Peter menelan salivanya dalam-dalam, tangannya mencengkram pegangan kursi tempat ia diikat dengan kabel-kabel yang tertaut di sekujur tubuhnya. Peter tahu betul apa itu, alat kejut untuk menyetrum.
"Kenapa Jenderal berlaku bengis seperti ini?" Peter berteriak keras, melambungkan suaranya memenuhi ruangan persegi yang memantulkan suara itu.
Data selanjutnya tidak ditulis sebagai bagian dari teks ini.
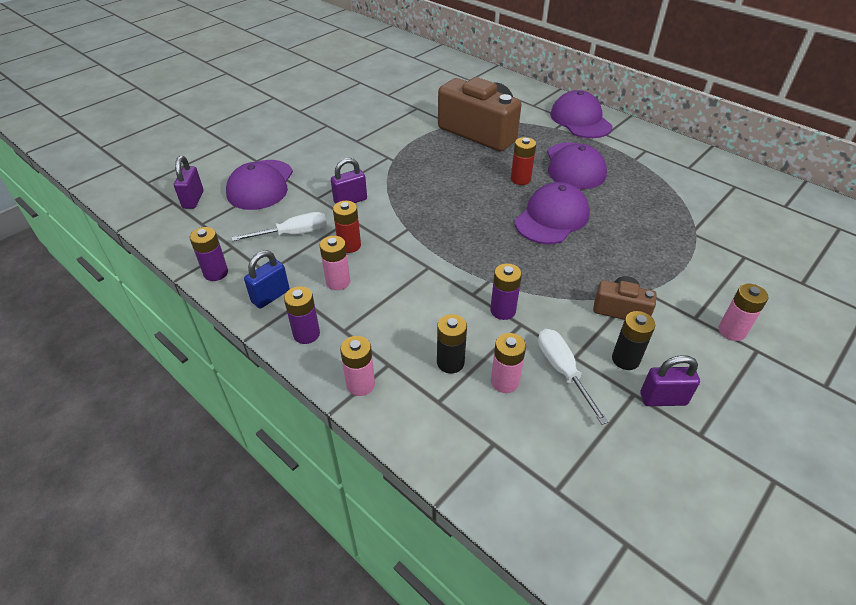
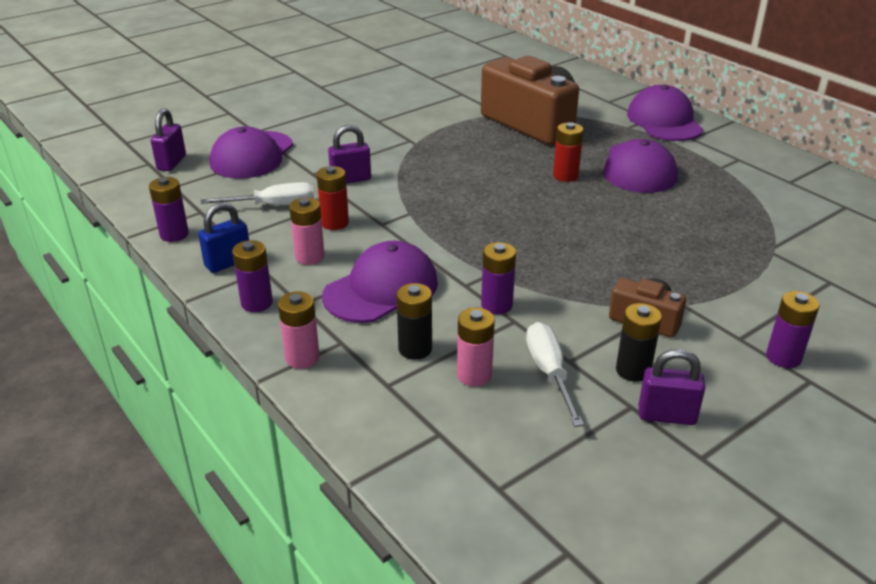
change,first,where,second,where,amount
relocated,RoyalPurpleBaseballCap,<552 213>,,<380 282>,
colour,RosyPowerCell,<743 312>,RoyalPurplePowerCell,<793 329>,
Meneriaki sosok tua yang duduk di kursi kebesarannya di tengah ruangan.
Bumi menyeringai, pria itu terlihat penuh wibawa dengan seragam dinas harian yang belum sempat ia lepas, terlihat seperti polisi yang berdiri di samping keadilan.
"Jenderal tidak pantas menyandang tiga bintang itu, bahkan satu pun tidak. Jenderal mengotori kesucian pekerjaan kita dengan kepentingan pribadi Jenderal." lirih Peter di tempatnya.
Namun raungan itu tak di acuhkan Bumi sama sekali, ia malah menatap remeh menantunya itu dan berjalan perlahan mendekati Peter, mirip seperti psikopat.
"Jangan berbicara soal keadilan atau semacamnya, Letnan. Itu membuat saja bergidik, jijik. Kalau saja ayahmu mau bersikap lebih manusiawi pada isteri saya, semuanya tidak perlu berakhir seperti ini. Salahkan ayahmu." ucap Bumi tenang, tak terlihat terprovokasi oleh tatapan nyalang Peter sama sekali.
"Jenderal yang licik, mencari kambing hitam atas ketidak becusan Jenderal sendiri kan? Karena Jenderal tidak mampu menjaga isteri dan anak-anak Jenderal, karena Gala yang tidak bisa mengingat kejadian itu di kepalanya, dan Bimasakti yang menghilang, Jenderal tidak ingin terluka sendirian sepanjang hidup, makanya jenderal selalu berusaha mencari kawan untuk terluka."
"Jenderal memanfaatkan posisi sebagai Kasat Narkoba selama bertahun-tahun untuk menutup berbagai kasus yang bernaung di bawah telapak tangan Jenderal. Melindungi penjahat, memfasilitasi penghianat, demi mengacaukan dan balas dendam pada institusi ini." raung Peter tanpa henti. Pemuda itu meluapkan semua perasaannya ibarat air yang terisi terlalu penuh dalam wadah. Tubuh ringkihnya terasa lemah, namun amarah yang bergejolak membuat Peter sama sekali tak gentar, dan terus meneriaki pria dengan bangkat bertingkat-tingkat di atasnya itu.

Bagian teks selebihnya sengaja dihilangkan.